Year in Review: May-June
Published 7:49 pm Wednesday, December 26, 2018
Editor’s note: This is the third of six installments of our Year in Review 2018, where we will look at the good and bad news of 2018, two months at a time. The date listed is the date of the edition in which the story ran.
May 1 — Executive Director Jackie Cherry announced she would retire from the Suffolk Center for Cultural Arts after 12 years there in various capacities, including seven as executive director.
May 4 — A hushed crowd of several hundred at the 34th annual Suffolk Leadership Prayer Breakfast listened to the testimony of North Korea native and defector Ji Seong-Ho, who told the story of his escape from his native country and his salvation.
May 8 — Eight train cars and an engine derailed near the 300 block of Baron Boulevard at Shoulders Hill Road. Several nearby properties reported damages.
May 9 — Mayor Linda T. Johnson announced at the annual State of the City luncheon that Tidewater Builders Association Homearama would return to Suffolk in October and that The Neighborhood Harvest would expand its operations.
May 11 — Hundreds attended a farewell ceremony for Driver Elementary School, which closed at the end of the 2017-2018 school year.
May 17 — City Council voted 6-2 to approve the fiscal year 2018-19 budget that included a 4-cent tax increase.
May 26 — Nansemond-Suffolk Academy graduated 74 new alumni.
June 3 — Suffolk Christian Academy graduated eight new alumni.
June 5 — A 23-year-old Norfolk woman was found dead in the roadway at Dill Road and Bidwell Street. The death of Kiara M. Etheridge was classified as a homicide.

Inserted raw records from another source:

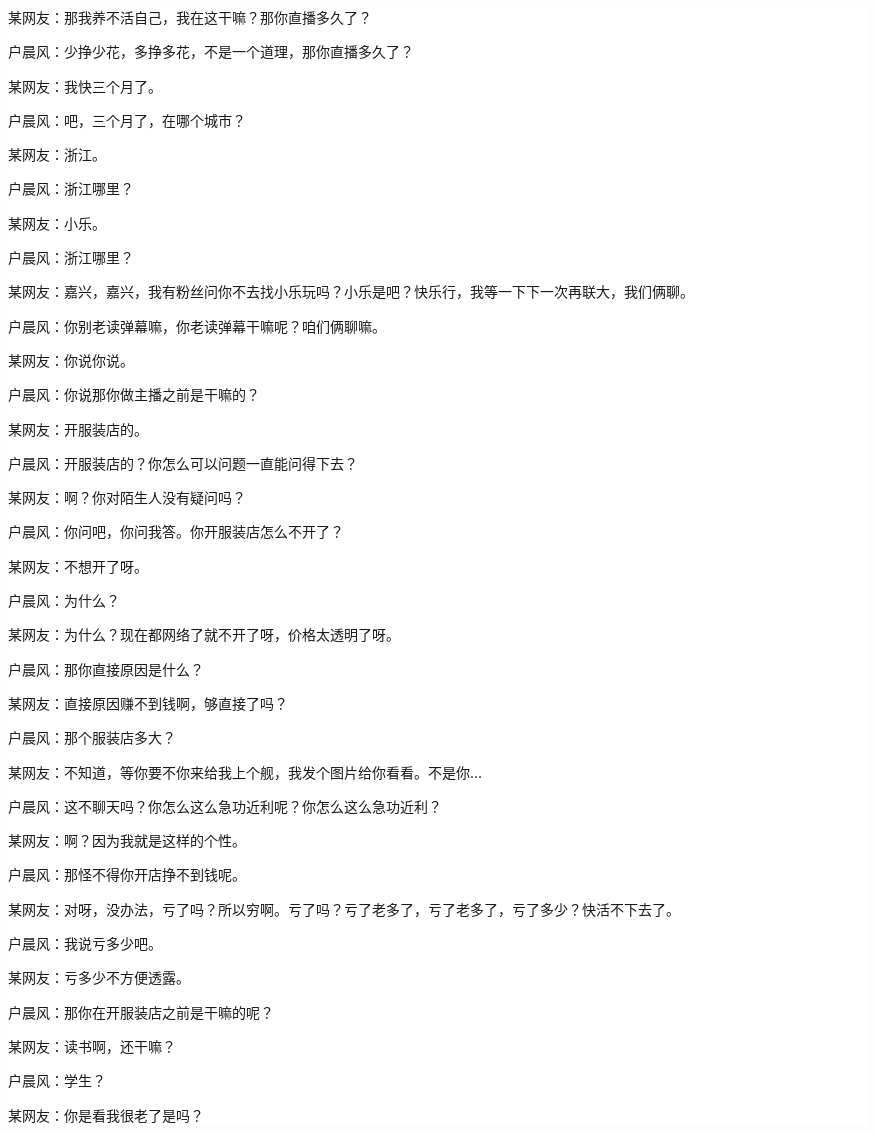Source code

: 某网友：那我养不活自己，我在这干嘛？那你直播多久了？

户晨风：少挣少花，多挣多花，不是一个道理，那你直播多久了？

某网友：我快三个月了。

户晨风：吧，三个月了，在哪个城市？

某网友：浙江。

户晨风：浙江哪里？

某网友：小乐。

户晨风：浙江哪里？

某网友：嘉兴，嘉兴，我有粉丝问你不去找小乐玩吗？小乐是吧？快乐行，我等一下下一次再联大，我们俩聊。

户晨风：你别老读弹幕嘛，你老读弹幕干嘛呢？咱们俩聊嘛。

某网友：你说你说。

户晨风：你说那你做主播之前是干嘛的？

某网友：开服装店的。

户晨风：开服装店的？你怎么可以问题一直能问得下去？

某网友：啊？你对陌生人没有疑问吗？

户晨风：你问吧，你问我答。你开服装店怎么不开了？

某网友：不想开了呀。

户晨风：为什么？

某网友：为什么？现在都网络了就不开了呀，价格太透明了呀。

户晨风：那你直接原因是什么？

某网友：直接原因赚不到钱啊，够直接了吗？

户晨风：那个服装店多大？

某网友：不知道，等你要不你来给我上个舰，我发个图片给你看看。不是你...

户晨风：这不聊天吗？你怎么这么急功近利呢？你怎么这么急功近利？

某网友：啊？因为我就是这样的个性。

户晨风：那怪不得你开店挣不到钱呢。

某网友：对呀，没办法，亏了吗？所以穷啊。亏了吗？亏了老多了，亏了老多了，亏了多少？快活不下去了。

户晨风：我说亏多少吧。

某网友：亏多少不方便透露。

户晨风：那你在开服装店之前是干嘛的呢？

某网友：读书啊，还干嘛？

户晨风：学生？

某网友：你是看我很老了是吗？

June 5 — Bon Secours announced its plans to build a new hospital in North Suffolk.
June 8 — Parks and Recreation Director Lakita Frazier left the city in June after a 24-year career to take the helm of the Richland County Recreation Commission in South Carolina.
June 10 — About 950 seniors graduated from Lakeland, King’s Fork and Nansemond River high schools.
June 19 — Sentara announces that it, too, plans to build a new hospital in North Suffolk.
June 26 — A bout of severe storms packing 75-mile-per-hour winds caused a lot of damage in the area.